Concrètement, si vous ajoutez un troisième point de commande dans une pièce lors de la rénovation, le schéma va-et-vient ne suffit plus. Au-delà de deux points de commande, le bouton poussoir avec télérupteur devient la seule solution normée. C’est souvent ce qui déclenche le passage au bouton poussoir lors d’une rénovation.

Rénovation sans neutre au point de commande : la contrainte du câblage existant

En construction neuve, les électriciens tirent systématiquement un fil de neutre jusqu’à chaque boîtier d’interrupteur. En rénovation, surtout dans les logements anciens, ce fil de neutre est souvent absent au point de commande.

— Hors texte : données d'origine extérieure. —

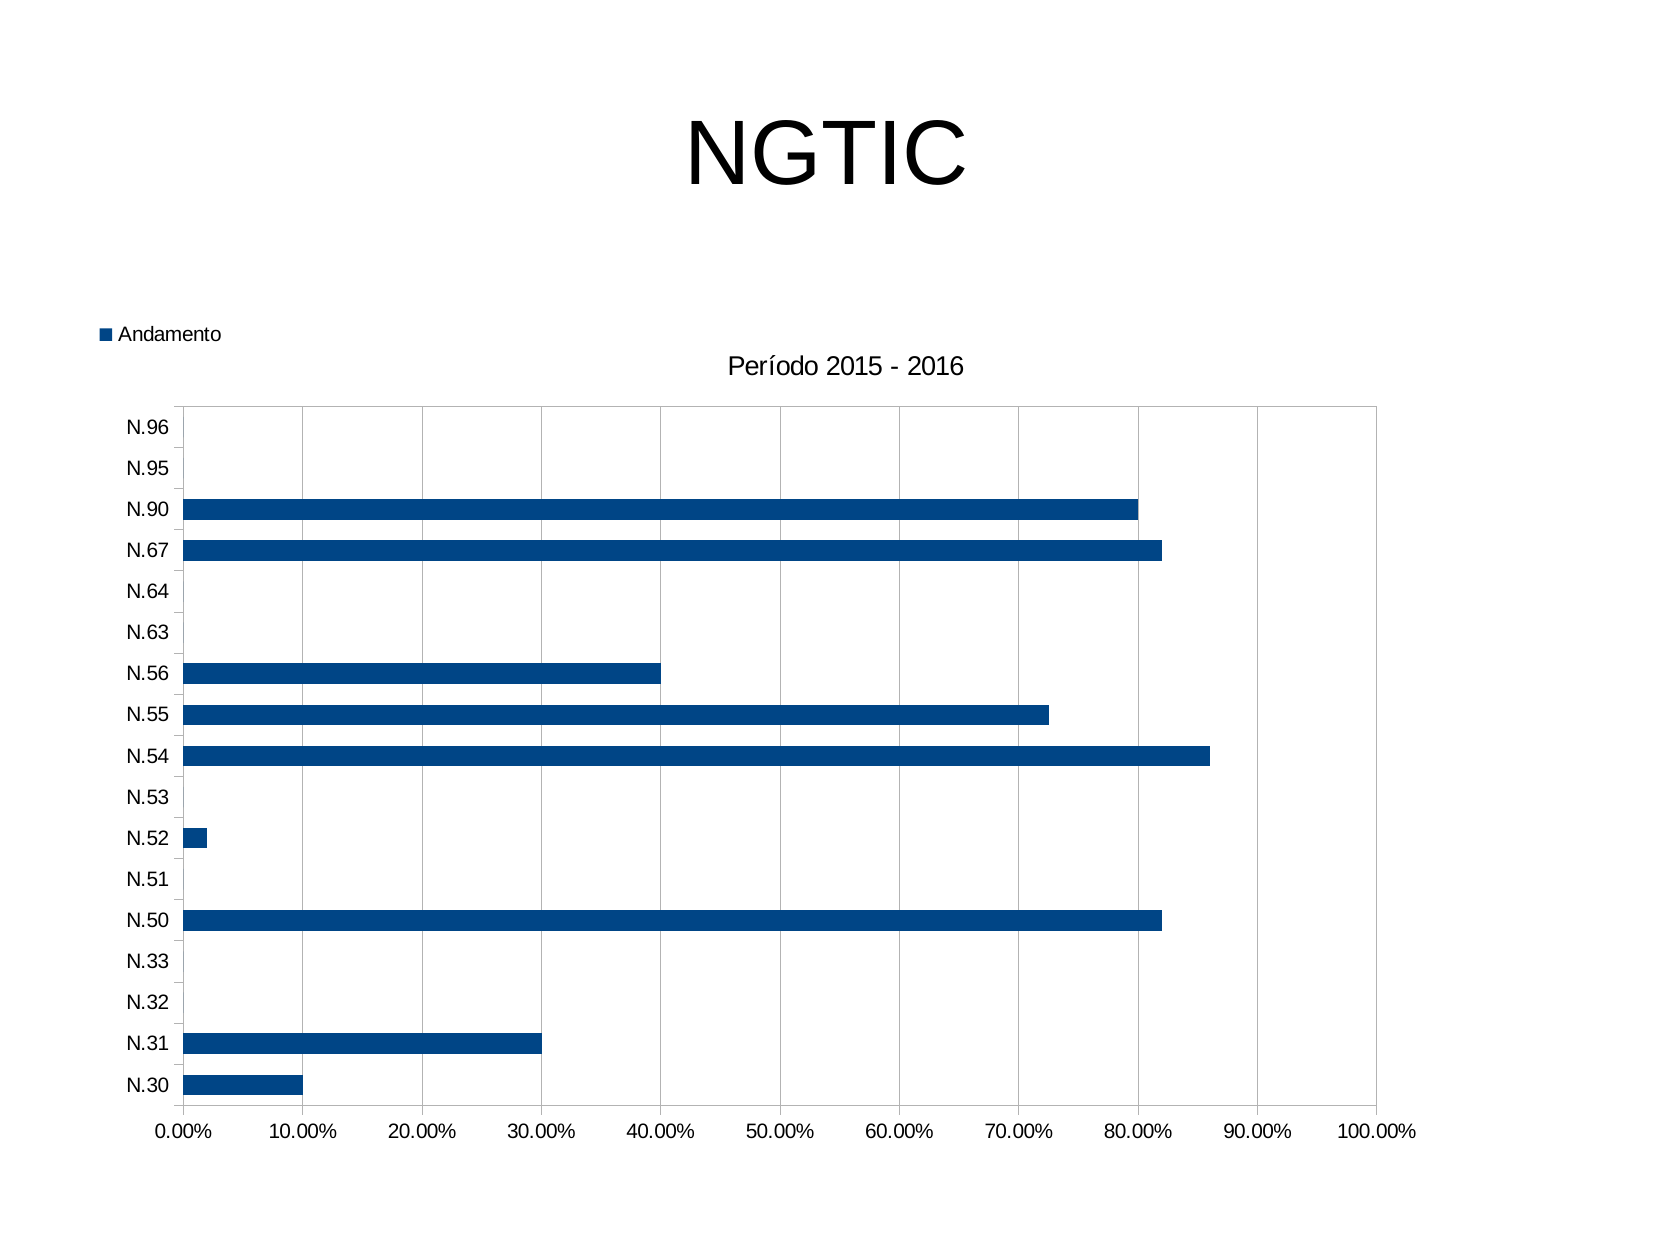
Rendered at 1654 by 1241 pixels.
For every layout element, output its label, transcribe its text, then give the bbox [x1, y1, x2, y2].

title NGTIC [82, 49, 1571, 257]
chart [96, 318, 1595, 1161]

Pour un bouton poussoir classique raccordé à un télérupteur, l’absence de neutre au boîtier n’est pas bloquante : le bouton poussoir n’a besoin que de deux fils (la phase et le retour vers le télérupteur). C’est un avantage par rapport à certains interrupteurs connectés qui exigent un neutre pour fonctionner.

Les retours terrain divergent sur ce point lorsqu’on intègre un bouton poussoir connecté (Zigbee, Wi-Fi). Certains modules connectés s’installent derrière le mécanisme sans neutre grâce à un condensateur intégré, mais la compatibilité dépend du modèle exact et de la charge minimale du luminaire. Avant d’acheter un module connecté, vérifier la documentation technique du fabricant reste la précaution la plus fiable.

Le choix du bouton poussoir en rénovation se résume à trois questions pratiques : combien de points de commande par pièce, quel type de télérupteur est déjà installé (ou à installer), et quel luminaire sera raccordé au circuit. Répondre à ces trois points avant de passer commande évite la majorité des problèmes de compatibilité rencontrés après la pose.